▶ Problem to work on
Find the string "scopeid" in the data, and copy out each line that has it.

▶ Saved entries
- - -
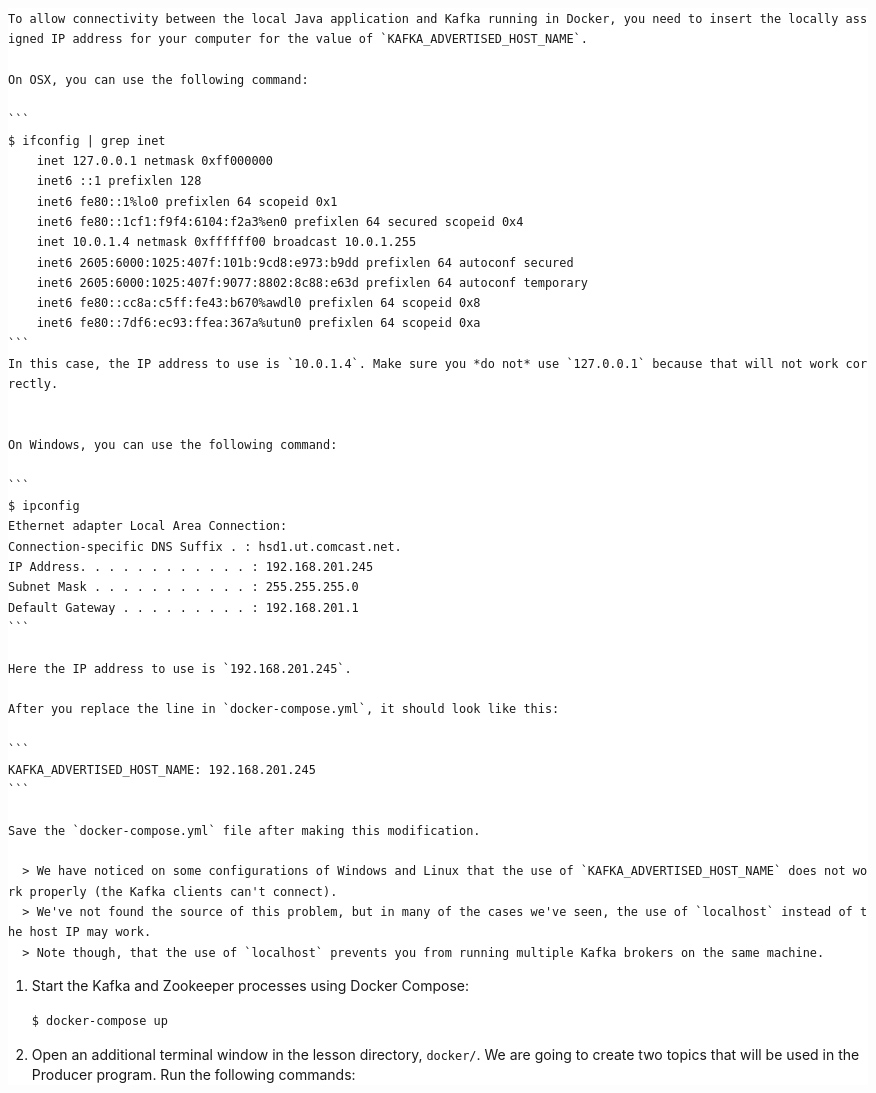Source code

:     To allow connectivity between the local Java application and Kafka running in Docker, you need to insert the locally assigned IP address for your computer for the value of `KAFKA_ADVERTISED_HOST_NAME`.

    On OSX, you can use the following command:

    ```
    $ ifconfig | grep inet
        inet 127.0.0.1 netmask 0xff000000
        inet6 ::1 prefixlen 128
        inet6 fe80::1%lo0 prefixlen 64 scopeid 0x1
        inet6 fe80::1cf1:f9f4:6104:f2a3%en0 prefixlen 64 secured scopeid 0x4
        inet 10.0.1.4 netmask 0xffffff00 broadcast 10.0.1.255
        inet6 2605:6000:1025:407f:101b:9cd8:e973:b9dd prefixlen 64 autoconf secured
        inet6 2605:6000:1025:407f:9077:8802:8c88:e63d prefixlen 64 autoconf temporary
        inet6 fe80::cc8a:c5ff:fe43:b670%awdl0 prefixlen 64 scopeid 0x8
        inet6 fe80::7df6:ec93:ffea:367a%utun0 prefixlen 64 scopeid 0xa
    ```
    In this case, the IP address to use is `10.0.1.4`. Make sure you *do not* use `127.0.0.1` because that will not work correctly.


    On Windows, you can use the following command:

    ```
    $ ipconfig
    Ethernet adapter Local Area Connection:
    Connection-specific DNS Suffix . : hsd1.ut.comcast.net.
    IP Address. . . . . . . . . . . . : 192.168.201.245
    Subnet Mask . . . . . . . . . . . : 255.255.255.0
    Default Gateway . . . . . . . . . : 192.168.201.1
    ```

    Here the IP address to use is `192.168.201.245`.

    After you replace the line in `docker-compose.yml`, it should look like this:

    ```
    KAFKA_ADVERTISED_HOST_NAME: 192.168.201.245
    ```

    Save the `docker-compose.yml` file after making this modification.

      > We have noticed on some configurations of Windows and Linux that the use of `KAFKA_ADVERTISED_HOST_NAME` does not work properly (the Kafka clients can't connect).
      > We've not found the source of this problem, but in many of the cases we've seen, the use of `localhost` instead of the host IP may work.
      > Note though, that the use of `localhost` prevents you from running multiple Kafka brokers on the same machine.

1. Start the Kafka and Zookeeper processes using Docker Compose:

    ```
    $ docker-compose up
    ```

1. Open an additional terminal window in the lesson directory, `docker/`. We are going to create two topics that will be used in the Producer program. Run the following commands:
- - -
▶ Solution to the exercise
        inet6 fe80::1%lo0 prefixlen 64 scopeid 0x1
        inet6 fe80::1cf1:f9f4:6104:f2a3%en0 prefixlen 64 secured scopeid 0x4
        inet6 fe80::cc8a:c5ff:fe43:b670%awdl0 prefixlen 64 scopeid 0x8
        inet6 fe80::7df6:ec93:ffea:367a%utun0 prefixlen 64 scopeid 0xa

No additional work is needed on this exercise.